====== Data provided

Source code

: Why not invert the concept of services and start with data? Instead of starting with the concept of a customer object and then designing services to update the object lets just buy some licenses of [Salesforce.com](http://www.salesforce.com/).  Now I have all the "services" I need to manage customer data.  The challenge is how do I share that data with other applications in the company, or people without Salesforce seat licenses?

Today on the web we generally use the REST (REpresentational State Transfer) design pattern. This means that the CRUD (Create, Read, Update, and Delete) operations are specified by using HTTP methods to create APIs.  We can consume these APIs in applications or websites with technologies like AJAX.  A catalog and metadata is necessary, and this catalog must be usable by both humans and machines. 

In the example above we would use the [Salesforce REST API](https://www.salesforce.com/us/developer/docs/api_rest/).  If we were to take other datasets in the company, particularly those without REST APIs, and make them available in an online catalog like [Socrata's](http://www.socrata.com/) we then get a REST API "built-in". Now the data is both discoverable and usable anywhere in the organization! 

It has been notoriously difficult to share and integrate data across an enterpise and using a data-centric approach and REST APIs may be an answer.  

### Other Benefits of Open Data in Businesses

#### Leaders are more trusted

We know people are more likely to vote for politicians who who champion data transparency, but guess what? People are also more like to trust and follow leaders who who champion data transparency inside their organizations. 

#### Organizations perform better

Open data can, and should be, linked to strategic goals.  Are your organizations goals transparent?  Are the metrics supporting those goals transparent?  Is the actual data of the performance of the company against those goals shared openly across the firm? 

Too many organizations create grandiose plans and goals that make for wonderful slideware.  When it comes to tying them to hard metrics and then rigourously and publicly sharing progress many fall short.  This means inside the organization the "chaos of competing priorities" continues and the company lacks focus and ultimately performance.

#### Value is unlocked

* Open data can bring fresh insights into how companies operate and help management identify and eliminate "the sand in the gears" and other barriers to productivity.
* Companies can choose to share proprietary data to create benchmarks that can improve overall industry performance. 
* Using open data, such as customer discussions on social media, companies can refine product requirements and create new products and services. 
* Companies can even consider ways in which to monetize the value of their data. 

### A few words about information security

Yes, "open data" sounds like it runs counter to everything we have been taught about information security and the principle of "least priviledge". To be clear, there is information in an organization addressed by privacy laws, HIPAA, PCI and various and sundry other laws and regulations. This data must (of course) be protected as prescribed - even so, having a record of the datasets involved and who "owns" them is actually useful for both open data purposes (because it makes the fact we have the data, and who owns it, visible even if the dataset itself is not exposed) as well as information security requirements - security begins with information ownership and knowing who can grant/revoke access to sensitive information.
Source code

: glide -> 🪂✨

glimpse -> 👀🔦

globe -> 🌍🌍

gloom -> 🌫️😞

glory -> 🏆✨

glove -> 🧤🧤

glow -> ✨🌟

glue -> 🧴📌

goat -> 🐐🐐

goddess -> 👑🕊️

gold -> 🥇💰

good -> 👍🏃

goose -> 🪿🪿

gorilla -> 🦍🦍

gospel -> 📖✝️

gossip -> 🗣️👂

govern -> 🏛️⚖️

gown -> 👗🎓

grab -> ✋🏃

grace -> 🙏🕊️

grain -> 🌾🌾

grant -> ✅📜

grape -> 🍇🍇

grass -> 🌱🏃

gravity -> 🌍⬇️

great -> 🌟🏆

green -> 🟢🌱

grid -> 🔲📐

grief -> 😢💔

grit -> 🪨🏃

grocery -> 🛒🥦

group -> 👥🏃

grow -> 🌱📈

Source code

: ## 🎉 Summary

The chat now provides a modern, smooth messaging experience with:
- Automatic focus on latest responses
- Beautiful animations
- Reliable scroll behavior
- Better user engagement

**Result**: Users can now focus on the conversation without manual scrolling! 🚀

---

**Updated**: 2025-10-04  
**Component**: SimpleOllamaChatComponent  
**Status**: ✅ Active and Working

============

(What is needed):
All entries are to be returned word for word.

(Problem solution):
Source code

: Why not invert the concept of services and start with data? Instead of starting with the concept of a customer object and then designing services to update the object lets just buy some licenses of [Salesforce.com](http://www.salesforce.com/).  Now I have all the "services" I need to manage customer data.  The challenge is how do I share that data with other applications in the company, or people without Salesforce seat licenses?

Today on the web we generally use the REST (REpresentational State Transfer) design pattern. This means that the CRUD (Create, Read, Update, and Delete) operations are specified by using HTTP methods to create APIs.  We can consume these APIs in applications or websites with technologies like AJAX.  A catalog and metadata is necessary, and this catalog must be usable by both humans and machines. 

In the example above we would use the [Salesforce REST API](https://www.salesforce.com/us/developer/docs/api_rest/).  If we were to take other datasets in the company, particularly those without REST APIs, and make them available in an online catalog like [Socrata's](http://www.socrata.com/) we then get a REST API "built-in". Now the data is both discoverable and usable anywhere in the organization! 

It has been notoriously difficult to share and integrate data across an enterpise and using a data-centric approach and REST APIs may be an answer.  

### Other Benefits of Open Data in Businesses

#### Leaders are more trusted

We know people are more likely to vote for politicians who who champion data transparency, but guess what? People are also more like to trust and follow leaders who who champion data transparency inside their organizations. 

#### Organizations perform better

Open data can, and should be, linked to strategic goals.  Are your organizations goals transparent?  Are the metrics supporting those goals transparent?  Is the actual data of the performance of the company against those goals shared openly across the firm? 

Too many organizations create grandiose plans and goals that make for wonderful slideware.  When it comes to tying them to hard metrics and then rigourously and publicly sharing progress many fall short.  This means inside the organization the "chaos of competing priorities" continues and the company lacks focus and ultimately performance.

#### Value is unlocked

* Open data can bring fresh insights into how companies operate and help management identify and eliminate "the sand in the gears" and other barriers to productivity.
* Companies can choose to share proprietary data to create benchmarks that can improve overall industry performance. 
* Using open data, such as customer discussions on social media, companies can refine product requirements and create new products and services. 
* Companies can even consider ways in which to monetize the value of their data. 

### A few words about information security

Yes, "open data" sounds like it runs counter to everything we have been taught about information security and the principle of "least priviledge". To be clear, there is information in an organization addressed by privacy laws, HIPAA, PCI and various and sundry other laws and regulations. This data must (of course) be protected as prescribed - even so, having a record of the datasets involved and who "owns" them is actually useful for both open data purposes (because it makes the fact we have the data, and who owns it, visible even if the dataset itself is not exposed) as well as information security requirements - security begins with information ownership and knowing who can grant/revoke access to sensitive information.
Source code

: glide -> 🪂✨

glimpse -> 👀🔦

globe -> 🌍🌍

gloom -> 🌫️😞

glory -> 🏆✨

glove -> 🧤🧤

glow -> ✨🌟

glue -> 🧴📌

goat -> 🐐🐐

goddess -> 👑🕊️

gold -> 🥇💰

good -> 👍🏃

goose -> 🪿🪿

gorilla -> 🦍🦍

gospel -> 📖✝️

gossip -> 🗣️👂

govern -> 🏛️⚖️

gown -> 👗🎓

grab -> ✋🏃

grace -> 🙏🕊️

grain -> 🌾🌾

grant -> ✅📜

grape -> 🍇🍇

grass -> 🌱🏃

gravity -> 🌍⬇️

great -> 🌟🏆

green -> 🟢🌱

grid -> 🔲📐

grief -> 😢💔

grit -> 🪨🏃

grocery -> 🛒🥦

group -> 👥🏃

grow -> 🌱📈

Source code

: ## 🎉 Summary

The chat now provides a modern, smooth messaging experience with:
- Automatic focus on latest responses
- Beautiful animations
- Reliable scroll behavior
- Better user engagement

**Result**: Users can now focus on the conversation without manual scrolling! 🚀

---

**Updated**: 2025-10-04  
**Component**: SimpleOllamaChatComponent  
**Status**: ✅ Active and Working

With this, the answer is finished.